The church is built of limestone with rock dressings. John Crawley's design was based on interpretation of the Early English Gothic style as it would have appeared in the 14th century. The chancel has an apse with three sides and runs through into the nave under the same roof, which is of slate quarried in Wales. The north aisle of the nave has the Lady chapel at the east end, while the south aisle has a chapel dedicated to Saint Joseph. The porch has an entrance in the east end. The window in the Lady chapel is particularly large, with five lights, and is in the Perpendicular style.

The chancel and side chapels have vaulted side-shafts in marble and stone. The internal arches and walls are built of brick, ashlar and stone, mostly quarried from southwest England. The nave roof is barrel-vaulted. The apse contains a large reredos. The pulpit has carvings of Saints Peter and Paul, and there is an alabaster font with tracery decoration. Nathaniel Westlake contributed many stained glass windows and some murals on the vaults including his last work, and local firm Cox & Barnard designed a single window in 2001. It depicts Saint Francis and is in the centre light of the three in the west window.

Church organ and music

The original organ was a three-manual Bevington organ, but in 1996 or 1997 this was dismantled and removed.

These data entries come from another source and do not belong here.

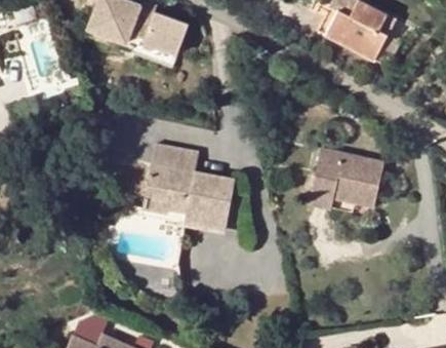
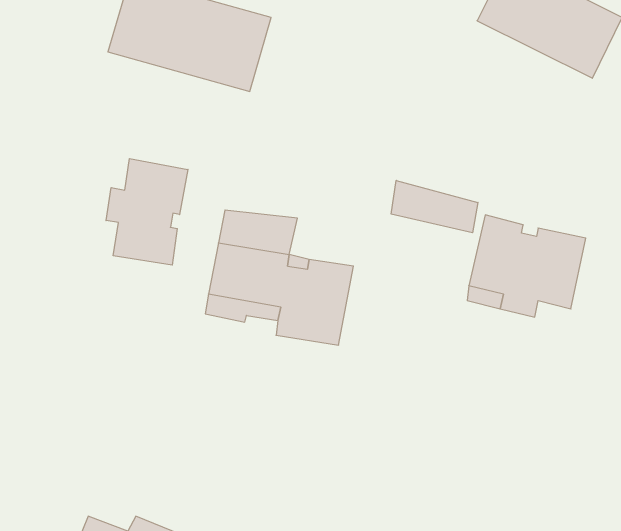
building: none -> [106,159,188,265]
building: none -> [391,180,478,233]

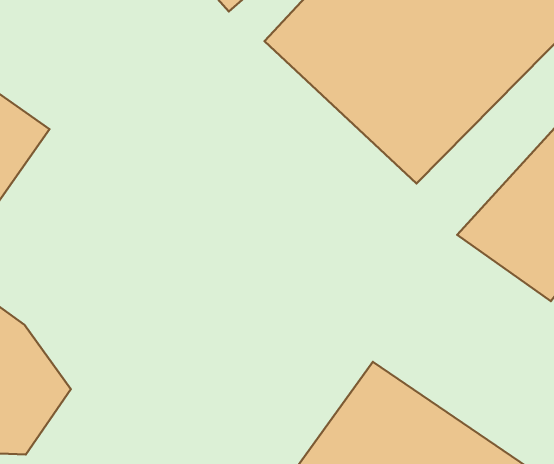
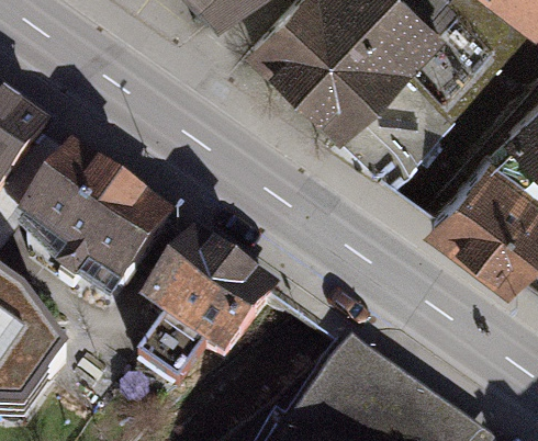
building: none -> [9,142,175,305]
building: none -> [138,226,281,382]

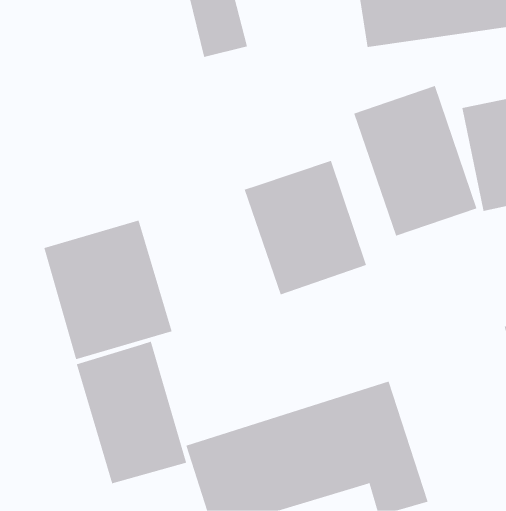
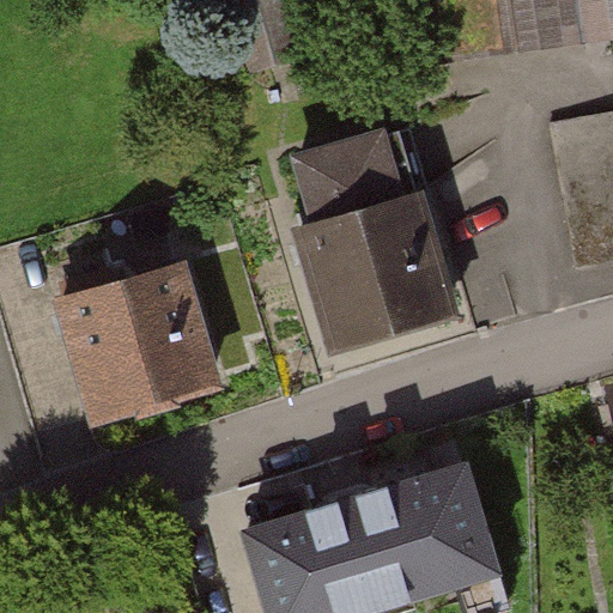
building: [353,85,477,236] -> none
building: none -> [295,129,405,220]
building: [76,341,187,484] -> none

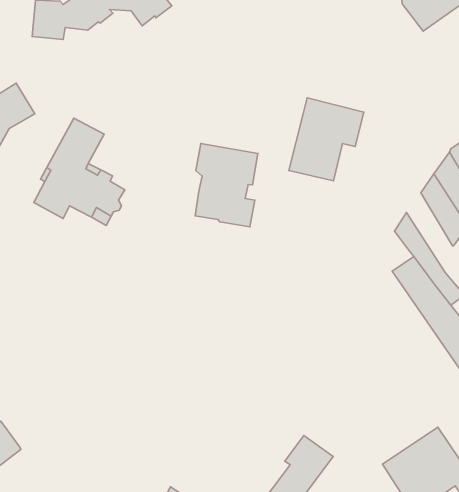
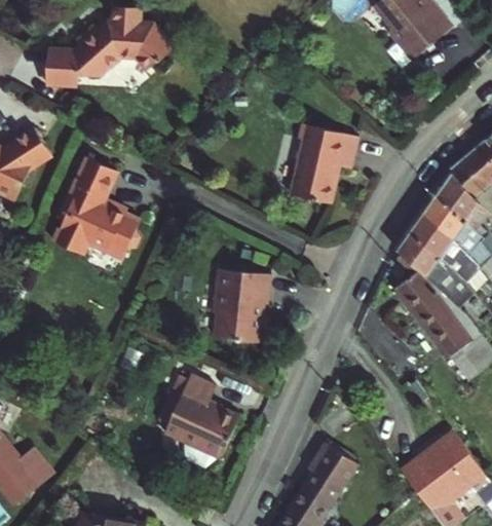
building: [195,144,258,227] -> [212,267,269,343]
building: none -> [408,210,454,284]
building: none -> [163,375,236,467]

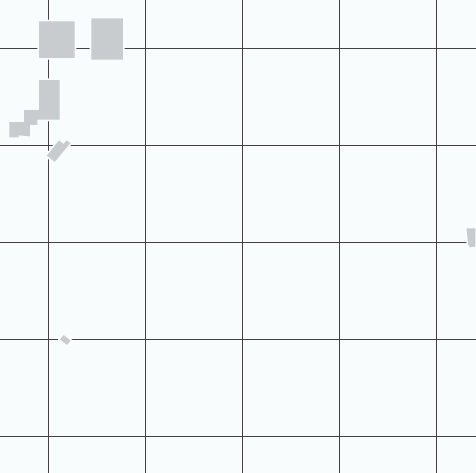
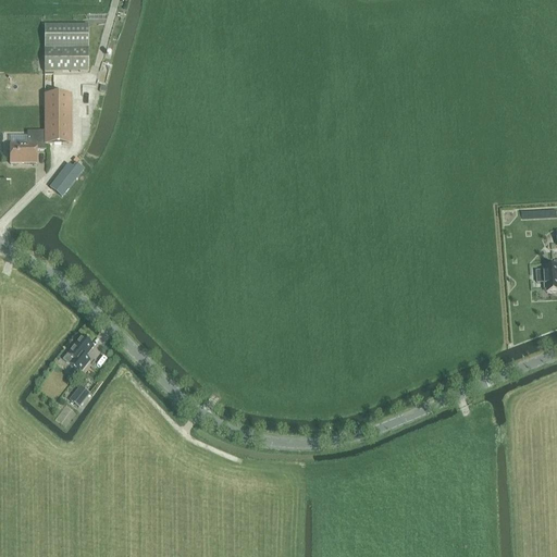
building: [91,18,124,61] -> none
building: none -> [64,333,94,370]

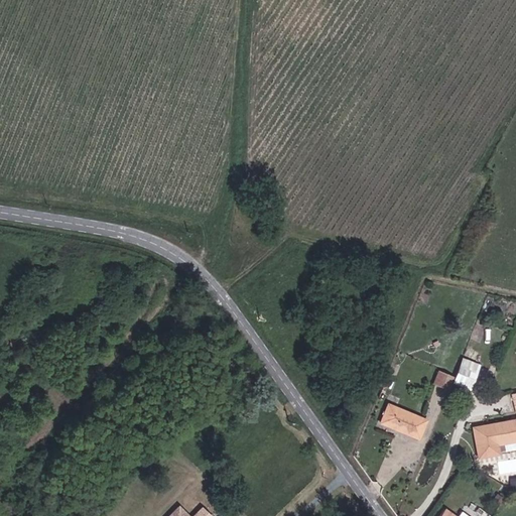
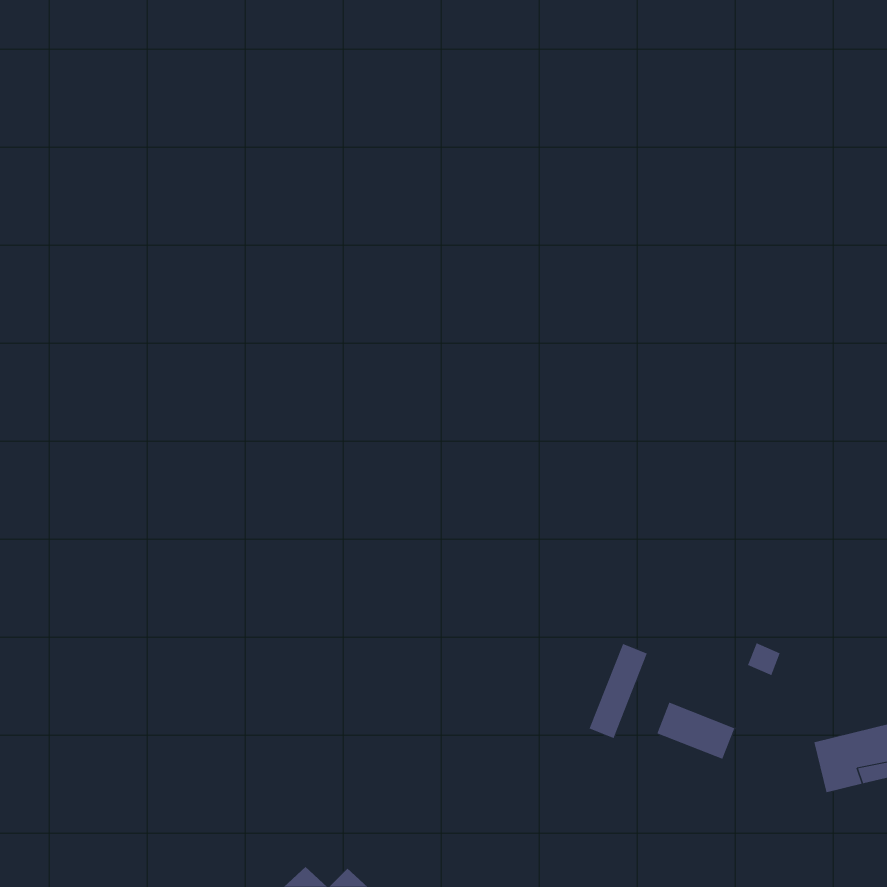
building: [453,363,478,389] -> none
building: none -> [589,643,648,739]

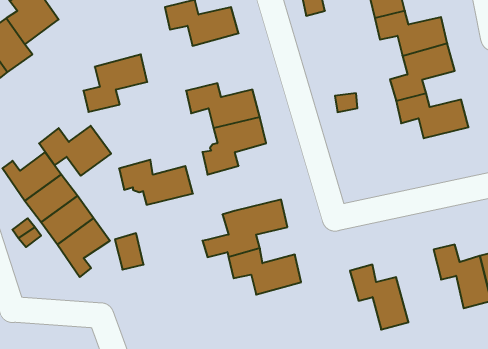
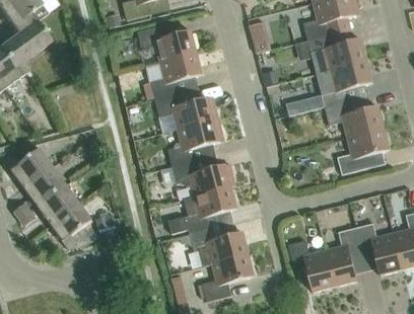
building: [83,54,147,112] -> [150,52,202,98]
building: [39,126,111,176] -> none
building: none -> [337,128,389,174]
building: [119,160,193,205] -> [171,159,231,195]
building: none -> [325,227,361,286]
building: none -> [202,253,254,301]

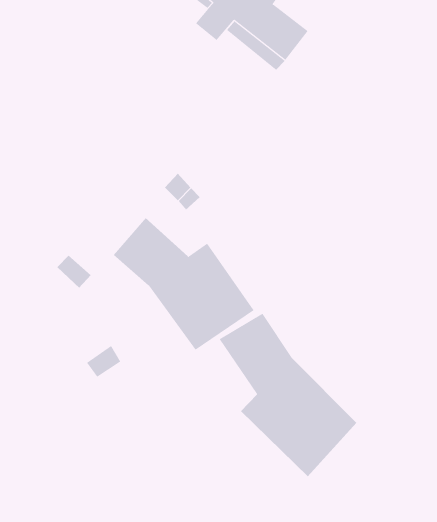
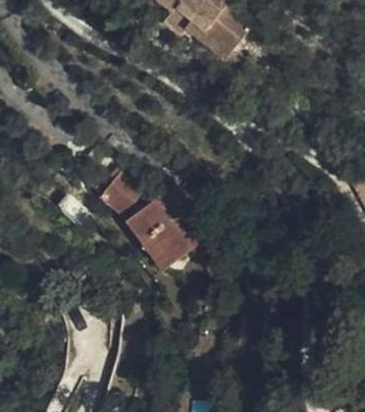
building: [219,313,357,477] -> none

The Copeman Hart firm built a replacement, and Andrew Reid—the assistant organist at Westminster Cathedral at the time—attended an inauguration ceremony in December 1998. The two-manual, 41-stop instrument is used for recitals as well as during Masses.

There has been a long tradition of choral singing at the Sacred Heart. The choir archives contain scores for Mozart and Haydn Masses, printed around 1870. One of the early Directors Of Music in the 1890s was the then well known composer Augustus Edmonds Tozer, compiler of the Complete Benediction Manual, Catholic Hymns (1886), Catholic Choralist (1889), Modern Music For Church Choirs (1889) and composer of the Mass of St Wilfred, the Mass of the Most Blessed Sacrament and several sacred pieces.

The church today

The Church of the Sacred Heart was designated a Grade II Listed building on 15 September 1999.

There are three Masses on Sundays (and an evening Vigil service on the preceding Saturday), daily Masses during the week and three services on Holy Days of Obligation. The Sacrament of Penance is offered on Saturdays.

The 9.30am Mass on Sunday is a family service with contemporary worship music by the Sacred Heart Youth Choir. The Sunday Mass at 11.30am (Missa normativa) is celebrated in English and Latin, and the music includes both Gregorian Chant and the Polyphony of the Renaissance. On most Sundays, the choir sings plainsong and is accompanied by the congregation. Settings used from the Kyriale include the Cum Jubilo, Lux et Origo, de Angelis and Orbis Factor. Mass settings by major composers are used on feast days and Holy Days of Obligation.

The church is one of eleven Roman Catholic churches in Brighton and Hove. Its former daughter church St Peter's Church in Aldrington and St George's Church in the suburb of West Blatchington are also in Hove; there are six in Brighton, and one each in Rottingdean and Woodingdean.